» **Stored data**
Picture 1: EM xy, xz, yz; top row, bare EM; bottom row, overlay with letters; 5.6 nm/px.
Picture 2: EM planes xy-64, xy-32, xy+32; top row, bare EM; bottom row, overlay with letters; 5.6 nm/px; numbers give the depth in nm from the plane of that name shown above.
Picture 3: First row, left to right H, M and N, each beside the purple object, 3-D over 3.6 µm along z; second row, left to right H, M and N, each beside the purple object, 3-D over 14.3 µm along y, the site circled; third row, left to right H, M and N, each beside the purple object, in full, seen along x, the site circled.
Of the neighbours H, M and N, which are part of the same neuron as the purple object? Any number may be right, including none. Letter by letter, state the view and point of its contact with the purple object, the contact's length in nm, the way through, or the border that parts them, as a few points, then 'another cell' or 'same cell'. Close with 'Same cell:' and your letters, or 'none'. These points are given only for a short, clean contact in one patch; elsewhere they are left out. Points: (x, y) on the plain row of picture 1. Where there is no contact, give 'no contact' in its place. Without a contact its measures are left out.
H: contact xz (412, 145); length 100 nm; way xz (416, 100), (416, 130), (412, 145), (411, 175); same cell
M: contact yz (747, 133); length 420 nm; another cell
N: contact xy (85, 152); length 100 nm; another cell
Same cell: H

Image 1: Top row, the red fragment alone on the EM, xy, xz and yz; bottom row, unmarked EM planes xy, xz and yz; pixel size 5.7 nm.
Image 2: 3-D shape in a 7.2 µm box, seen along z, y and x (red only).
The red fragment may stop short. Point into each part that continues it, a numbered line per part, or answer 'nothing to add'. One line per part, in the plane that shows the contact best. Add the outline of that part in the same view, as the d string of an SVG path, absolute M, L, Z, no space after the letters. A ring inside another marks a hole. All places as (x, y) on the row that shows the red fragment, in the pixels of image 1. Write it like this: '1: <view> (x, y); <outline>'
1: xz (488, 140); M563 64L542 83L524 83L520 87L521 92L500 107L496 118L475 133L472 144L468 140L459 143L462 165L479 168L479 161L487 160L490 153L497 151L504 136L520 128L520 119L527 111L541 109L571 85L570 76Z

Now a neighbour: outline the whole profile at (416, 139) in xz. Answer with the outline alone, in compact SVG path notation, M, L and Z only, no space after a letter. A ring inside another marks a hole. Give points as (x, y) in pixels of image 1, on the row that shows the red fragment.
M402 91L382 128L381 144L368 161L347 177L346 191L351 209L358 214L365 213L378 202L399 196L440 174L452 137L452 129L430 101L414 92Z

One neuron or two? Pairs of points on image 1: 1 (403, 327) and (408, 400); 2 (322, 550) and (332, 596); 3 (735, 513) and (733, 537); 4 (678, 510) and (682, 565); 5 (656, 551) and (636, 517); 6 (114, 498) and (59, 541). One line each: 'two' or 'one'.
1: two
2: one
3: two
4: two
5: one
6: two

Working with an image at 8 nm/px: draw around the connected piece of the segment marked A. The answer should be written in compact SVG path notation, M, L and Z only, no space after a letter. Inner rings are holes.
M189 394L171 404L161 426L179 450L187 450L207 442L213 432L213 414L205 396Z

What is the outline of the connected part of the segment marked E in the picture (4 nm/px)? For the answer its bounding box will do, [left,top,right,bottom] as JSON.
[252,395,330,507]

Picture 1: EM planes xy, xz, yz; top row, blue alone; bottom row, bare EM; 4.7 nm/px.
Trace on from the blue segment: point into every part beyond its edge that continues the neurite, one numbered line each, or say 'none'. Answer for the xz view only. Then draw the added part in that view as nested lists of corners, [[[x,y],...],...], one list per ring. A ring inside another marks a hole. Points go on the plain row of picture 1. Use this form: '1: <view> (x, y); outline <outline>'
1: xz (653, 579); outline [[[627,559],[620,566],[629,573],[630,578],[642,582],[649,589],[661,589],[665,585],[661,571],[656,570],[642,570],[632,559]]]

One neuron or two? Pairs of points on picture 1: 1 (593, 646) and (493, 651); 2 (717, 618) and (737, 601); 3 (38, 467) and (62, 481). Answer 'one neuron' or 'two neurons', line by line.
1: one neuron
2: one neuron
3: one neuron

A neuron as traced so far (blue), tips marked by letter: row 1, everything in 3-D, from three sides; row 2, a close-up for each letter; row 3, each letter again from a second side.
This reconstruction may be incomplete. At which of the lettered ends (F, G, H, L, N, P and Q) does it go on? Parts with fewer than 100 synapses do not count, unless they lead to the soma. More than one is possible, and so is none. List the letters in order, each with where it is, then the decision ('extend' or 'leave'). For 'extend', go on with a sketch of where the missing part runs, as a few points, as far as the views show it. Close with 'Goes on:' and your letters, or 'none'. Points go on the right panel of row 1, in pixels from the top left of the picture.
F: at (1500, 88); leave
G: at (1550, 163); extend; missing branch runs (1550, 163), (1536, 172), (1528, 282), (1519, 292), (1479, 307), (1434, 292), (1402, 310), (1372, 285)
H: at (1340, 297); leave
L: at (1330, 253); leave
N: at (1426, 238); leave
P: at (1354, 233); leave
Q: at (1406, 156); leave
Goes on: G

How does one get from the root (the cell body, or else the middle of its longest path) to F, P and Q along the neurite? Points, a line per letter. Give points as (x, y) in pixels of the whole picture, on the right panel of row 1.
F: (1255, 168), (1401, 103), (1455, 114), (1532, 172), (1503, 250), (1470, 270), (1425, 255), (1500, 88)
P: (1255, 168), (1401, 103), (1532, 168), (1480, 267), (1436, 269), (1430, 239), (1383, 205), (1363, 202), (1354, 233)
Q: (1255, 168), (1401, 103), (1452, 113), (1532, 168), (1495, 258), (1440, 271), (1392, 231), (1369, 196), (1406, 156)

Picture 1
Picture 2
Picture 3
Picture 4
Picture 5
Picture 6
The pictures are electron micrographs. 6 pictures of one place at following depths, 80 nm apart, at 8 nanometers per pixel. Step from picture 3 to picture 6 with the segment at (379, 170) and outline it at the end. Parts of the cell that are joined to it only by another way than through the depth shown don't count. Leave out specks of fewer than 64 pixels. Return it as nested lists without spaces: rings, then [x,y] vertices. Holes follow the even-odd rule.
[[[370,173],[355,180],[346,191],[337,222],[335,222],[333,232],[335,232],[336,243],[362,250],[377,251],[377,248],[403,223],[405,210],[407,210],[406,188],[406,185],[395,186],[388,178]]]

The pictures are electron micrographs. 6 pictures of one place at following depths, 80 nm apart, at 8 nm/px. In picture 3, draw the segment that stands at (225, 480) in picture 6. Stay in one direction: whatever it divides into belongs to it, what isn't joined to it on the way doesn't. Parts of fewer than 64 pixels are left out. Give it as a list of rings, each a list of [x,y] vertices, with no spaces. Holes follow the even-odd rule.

» **Task brief**
Copy each line of the data that contains the word "seen".

» **Solution to the problem**
Picture 3: First row, left to right H, M and N, each beside the purple object, 3-D over 3.6 µm along z; second row, left to right H, M and N, each beside the purple object, 3-D over 14.3 µm along y, the site circled; third row, left to right H, M and N, each beside the purple object, in full, seen along x, the site circled.
Image 2: 3-D shape in a 7.2 µm box, seen along z, y and x (red only).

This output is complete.